Novel tetap menginginkan pembentukan tim pencari fakta (TPF) independen yang tidak mengandung unsur kepolisian untuk mengungkap kasusnya.

Oleh:
Agus Sahbani/ANT
Bacaan 2 Menit
Aksi koalisi masyarakat sipil anti korupsi memberikan dukungan untuk penyidik KPK Novel Baswedan serta KPK secara lembaga di Jakarta, Selasa (11/4).
Aksi koalisi masyarakat sipil anti korupsi memberikan dukungan untuk penyidik KPK Novel Baswedan serta KPK secara lembaga di Jakarta, Selasa (11/4).
Penyidik KPK Novel Baswedan menegaskan KPK memiliki banyak saksi kunci untuk mengungkap kasus dugaan tindak pidana korupsi KTP berbasis elektronik (e-KTP) meski salah satu saksi yaitu Direktur Biomorf Lone LLC Johannes Marliem telah meninggal dunia.

"Tentunya kalau saya mau bicara saksi kunci, saksi kuncinya juga banyak, tidak cuma satu. Ini yang harus jadi perhatian kita semua. Kalau salah satu saksi e-KTP meninggal tentu tidak terlalu berpengaruh terhadap pembuktian perkara tersebut," kata Novel kepada Antara di Singapura, Selasa (15/8/2017). Baca Juga: Ketika Optimisme Novel Mulai Terkikis

Novel Baswedan disiram air keras oleh dua orang pengendara motor di dekat rumahnya pada 11 April 2017 seusai shalat subuh di Masjid Al-Ihsan dekat rumahnya. Mata Novel pun mengalami kerusakan sehingga ia harus menjalani perawatan di Singapore National Eye Centre (SNEC) sejak 12 April 2017.

Sementara Johannes Marliem ditemukan tewas di rumahnya di Los Angeles pada Kamis (10/8) dini hari, 10 Agustus waktu setempat. Berdasarkan pemberitaan media di Amerika Serikat, Johannes ditulis tewas akibat bunuh diri.
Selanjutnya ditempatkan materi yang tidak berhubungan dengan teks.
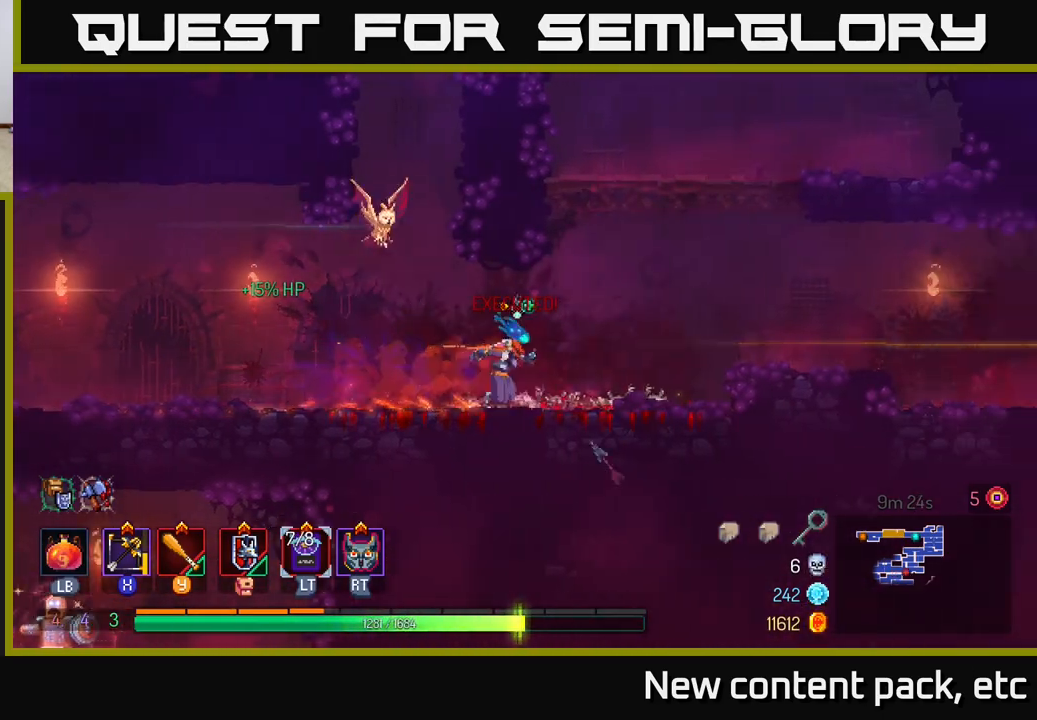
{"buttons": [], "left_stick": "center", "right_stick": "center", "events": [[433, "left_stick", "center"]]}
Sebelum tewas, Johannes diketahui pernah menyampaikan kekhawatiran mendapat ancaman ke media dan Lembaga Perlindungan Saksi dan Korban (LPSK). Apalagi, Johannes juga pernah berbicara di salah satu media massa bahwa ia memiliki bukti rekaman percakapan yang diduga melibatkan pihak-pihak lain dalam kasus korupsi pengadaan e-KTP.

"Tentunya saya tidak bisa berspekulasi apakah kematian Johannes terkait kasus e-KTP atau tidak, tapi saya kaget di beberapa media saya baca ada beberapa yang senang dan kemudian meminta agar dengan meninggalnya saksi tersebut agar ditutup perkara e-KTP, ini lucu, kenapa? Karena e-KTP ini faktanya banyak sekali," ungkap Novel yang juga menjadi penyidik dalam kasus e-KTP tersebut.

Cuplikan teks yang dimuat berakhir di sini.